[[ Dataset entries, beginning ]]
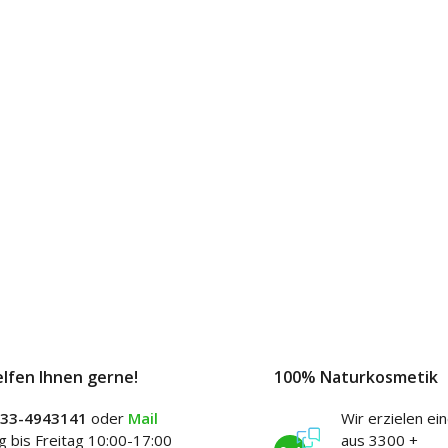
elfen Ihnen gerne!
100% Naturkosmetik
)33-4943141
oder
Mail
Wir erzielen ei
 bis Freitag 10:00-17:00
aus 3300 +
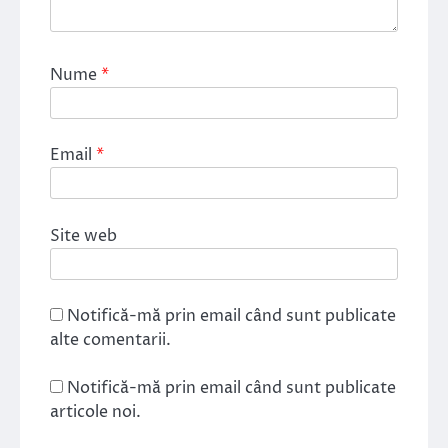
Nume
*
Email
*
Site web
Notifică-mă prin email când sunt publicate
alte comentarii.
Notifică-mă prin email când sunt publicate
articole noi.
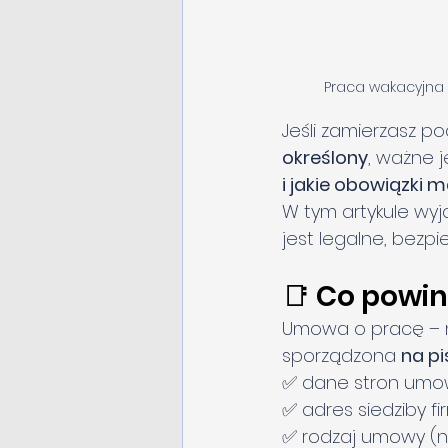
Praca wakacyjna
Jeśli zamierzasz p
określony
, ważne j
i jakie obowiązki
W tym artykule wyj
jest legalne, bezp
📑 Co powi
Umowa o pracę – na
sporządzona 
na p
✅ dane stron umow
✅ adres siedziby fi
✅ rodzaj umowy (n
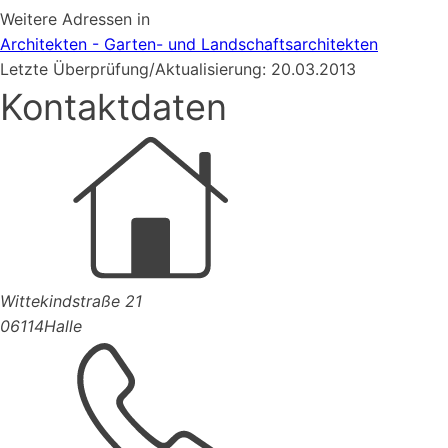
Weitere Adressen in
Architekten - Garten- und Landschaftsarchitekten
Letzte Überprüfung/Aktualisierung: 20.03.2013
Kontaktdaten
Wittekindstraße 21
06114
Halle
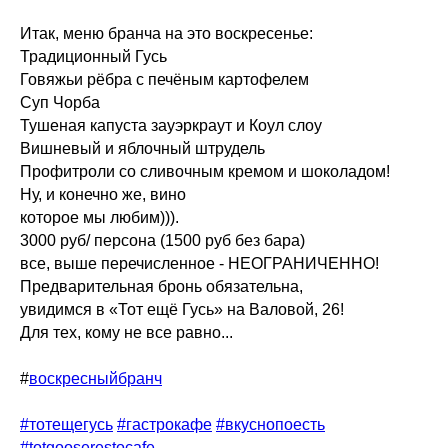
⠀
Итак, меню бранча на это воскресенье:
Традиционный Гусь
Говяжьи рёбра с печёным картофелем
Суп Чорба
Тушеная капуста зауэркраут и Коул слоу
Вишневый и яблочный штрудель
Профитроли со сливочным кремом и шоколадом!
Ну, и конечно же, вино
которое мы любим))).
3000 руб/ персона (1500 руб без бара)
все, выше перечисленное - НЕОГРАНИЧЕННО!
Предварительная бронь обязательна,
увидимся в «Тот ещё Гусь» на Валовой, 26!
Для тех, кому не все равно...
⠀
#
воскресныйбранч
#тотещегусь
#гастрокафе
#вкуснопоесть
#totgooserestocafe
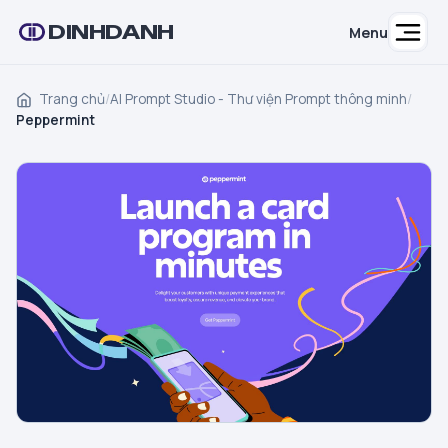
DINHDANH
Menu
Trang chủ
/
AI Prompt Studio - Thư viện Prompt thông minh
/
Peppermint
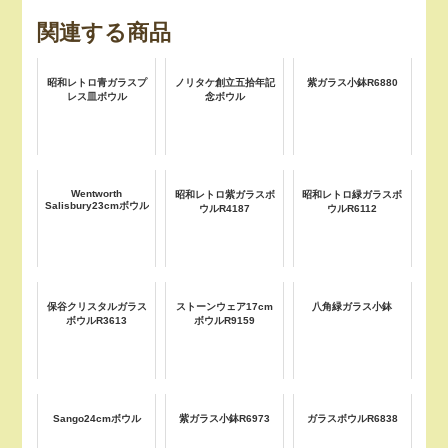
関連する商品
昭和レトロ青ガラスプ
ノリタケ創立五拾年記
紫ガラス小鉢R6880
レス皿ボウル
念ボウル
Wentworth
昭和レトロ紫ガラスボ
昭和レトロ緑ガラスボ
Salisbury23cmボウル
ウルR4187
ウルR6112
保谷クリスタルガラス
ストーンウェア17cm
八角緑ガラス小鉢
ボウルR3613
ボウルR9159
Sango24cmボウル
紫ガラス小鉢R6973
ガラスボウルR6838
[[ Dataset entries, end ]]
[[ Dataset entries, beginning ]]
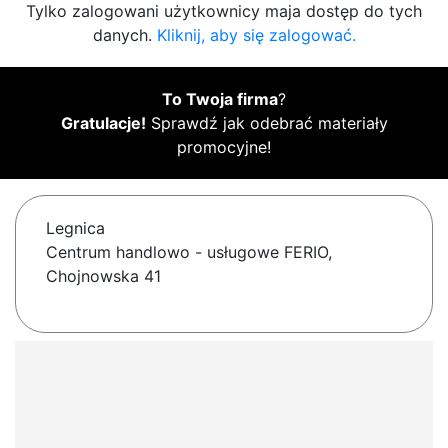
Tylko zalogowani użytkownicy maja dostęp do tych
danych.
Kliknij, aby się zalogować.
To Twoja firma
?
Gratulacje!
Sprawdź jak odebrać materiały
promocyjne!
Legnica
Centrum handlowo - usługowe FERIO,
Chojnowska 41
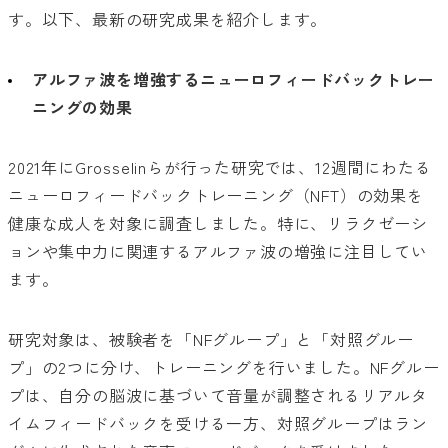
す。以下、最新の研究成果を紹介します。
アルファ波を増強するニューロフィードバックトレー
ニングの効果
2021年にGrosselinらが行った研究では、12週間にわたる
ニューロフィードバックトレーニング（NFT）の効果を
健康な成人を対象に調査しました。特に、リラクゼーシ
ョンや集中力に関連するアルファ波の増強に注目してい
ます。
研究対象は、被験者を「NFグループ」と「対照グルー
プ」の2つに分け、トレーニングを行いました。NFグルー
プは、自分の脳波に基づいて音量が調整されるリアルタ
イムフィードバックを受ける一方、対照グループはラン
[[ Dataset entries, end ]]
The problem: Repeat the lines of the entries word for word, from the line containing "elfen Ihnen gerne!" through the line containing "articole noi.", and leave out the pictures.

Response to this task:
elfen Ihnen gerne!
100% Naturkosmetik
)33-4943141
oder
Mail
Wir erzielen ei
 bis Freitag 10:00-17:00
aus 3300 +
Nume
*
Email
*
Site web
Notifică-mă prin email când sunt publicate
alte comentarii.
Notifică-mă prin email când sunt publicate
articole noi.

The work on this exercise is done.